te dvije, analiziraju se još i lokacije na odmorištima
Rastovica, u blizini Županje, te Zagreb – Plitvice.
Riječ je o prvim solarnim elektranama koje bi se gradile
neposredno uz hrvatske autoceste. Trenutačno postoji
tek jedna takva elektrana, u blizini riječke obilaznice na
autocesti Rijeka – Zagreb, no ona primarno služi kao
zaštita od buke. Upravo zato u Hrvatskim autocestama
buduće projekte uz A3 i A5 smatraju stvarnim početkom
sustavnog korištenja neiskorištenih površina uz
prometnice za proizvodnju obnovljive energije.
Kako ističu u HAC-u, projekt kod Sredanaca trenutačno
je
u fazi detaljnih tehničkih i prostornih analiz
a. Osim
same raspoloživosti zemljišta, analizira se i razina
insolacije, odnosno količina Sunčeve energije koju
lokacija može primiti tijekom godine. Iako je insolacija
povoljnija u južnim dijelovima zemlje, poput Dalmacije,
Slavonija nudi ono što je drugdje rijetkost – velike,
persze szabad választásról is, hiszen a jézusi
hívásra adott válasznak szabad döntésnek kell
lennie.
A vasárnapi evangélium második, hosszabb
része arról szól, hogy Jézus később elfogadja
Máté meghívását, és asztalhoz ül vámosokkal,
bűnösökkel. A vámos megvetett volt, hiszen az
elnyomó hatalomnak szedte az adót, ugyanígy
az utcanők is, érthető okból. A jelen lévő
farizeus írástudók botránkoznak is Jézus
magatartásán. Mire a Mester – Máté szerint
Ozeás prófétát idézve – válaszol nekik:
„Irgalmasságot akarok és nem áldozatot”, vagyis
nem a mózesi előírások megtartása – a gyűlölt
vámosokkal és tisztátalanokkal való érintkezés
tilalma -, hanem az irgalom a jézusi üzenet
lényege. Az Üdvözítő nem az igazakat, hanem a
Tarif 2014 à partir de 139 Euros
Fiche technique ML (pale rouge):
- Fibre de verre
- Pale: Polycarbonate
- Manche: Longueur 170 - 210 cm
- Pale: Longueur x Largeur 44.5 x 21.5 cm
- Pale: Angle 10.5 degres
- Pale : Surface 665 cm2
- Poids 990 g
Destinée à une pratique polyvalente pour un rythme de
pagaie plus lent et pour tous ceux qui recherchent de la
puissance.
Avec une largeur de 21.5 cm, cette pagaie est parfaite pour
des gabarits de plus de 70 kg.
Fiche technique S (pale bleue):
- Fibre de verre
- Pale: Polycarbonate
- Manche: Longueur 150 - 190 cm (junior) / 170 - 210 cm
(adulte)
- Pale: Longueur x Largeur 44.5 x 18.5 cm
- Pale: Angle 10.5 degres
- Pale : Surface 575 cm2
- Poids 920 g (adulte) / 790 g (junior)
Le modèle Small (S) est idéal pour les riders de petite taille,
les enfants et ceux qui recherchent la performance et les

########

→ **Exercise**:
Output the records once more, exactly as they stand.

→ **Exercise output**:
te dvije, analiziraju se još i lokacije na odmorištima
Rastovica, u blizini Županje, te Zagreb – Plitvice.
Riječ je o prvim solarnim elektranama koje bi se gradile
neposredno uz hrvatske autoceste. Trenutačno postoji
tek jedna takva elektrana, u blizini riječke obilaznice na
autocesti Rijeka – Zagreb, no ona primarno služi kao
zaštita od buke. Upravo zato u Hrvatskim autocestama
buduće projekte uz A3 i A5 smatraju stvarnim početkom
sustavnog korištenja neiskorištenih površina uz
prometnice za proizvodnju obnovljive energije.
Kako ističu u HAC-u, projekt kod Sredanaca trenutačno
je
u fazi detaljnih tehničkih i prostornih analiz
a. Osim
same raspoloživosti zemljišta, analizira se i razina
insolacije, odnosno količina Sunčeve energije koju
lokacija može primiti tijekom godine. Iako je insolacija
povoljnija u južnim dijelovima zemlje, poput Dalmacije,
Slavonija nudi ono što je drugdje rijetkost – velike,
persze szabad választásról is, hiszen a jézusi
hívásra adott válasznak szabad döntésnek kell
lennie.
A vasárnapi evangélium második, hosszabb
része arról szól, hogy Jézus később elfogadja
Máté meghívását, és asztalhoz ül vámosokkal,
bűnösökkel. A vámos megvetett volt, hiszen az
elnyomó hatalomnak szedte az adót, ugyanígy
az utcanők is, érthető okból. A jelen lévő
farizeus írástudók botránkoznak is Jézus
magatartásán. Mire a Mester – Máté szerint
Ozeás prófétát idézve – válaszol nekik:
„Irgalmasságot akarok és nem áldozatot”, vagyis
nem a mózesi előírások megtartása – a gyűlölt
vámosokkal és tisztátalanokkal való érintkezés
tilalma -, hanem az irgalom a jézusi üzenet
lényege. Az Üdvözítő nem az igazakat, hanem a
Tarif 2014 à partir de 139 Euros
Fiche technique ML (pale rouge):
- Fibre de verre
- Pale: Polycarbonate
- Manche: Longueur 170 - 210 cm
- Pale: Longueur x Largeur 44.5 x 21.5 cm
- Pale: Angle 10.5 degres
- Pale : Surface 665 cm2
- Poids 990 g
Destinée à une pratique polyvalente pour un rythme de
pagaie plus lent et pour tous ceux qui recherchent de la
puissance.
Avec une largeur de 21.5 cm, cette pagaie est parfaite pour
des gabarits de plus de 70 kg.
Fiche technique S (pale bleue):
- Fibre de verre
- Pale: Polycarbonate
- Manche: Longueur 150 - 190 cm (junior) / 170 - 210 cm
(adulte)
- Pale: Longueur x Largeur 44.5 x 18.5 cm
- Pale: Angle 10.5 degres
- Pale : Surface 575 cm2
- Poids 920 g (adulte) / 790 g (junior)
Le modèle Small (S) est idéal pour les riders de petite taille,
les enfants et ceux qui recherchent la performance et les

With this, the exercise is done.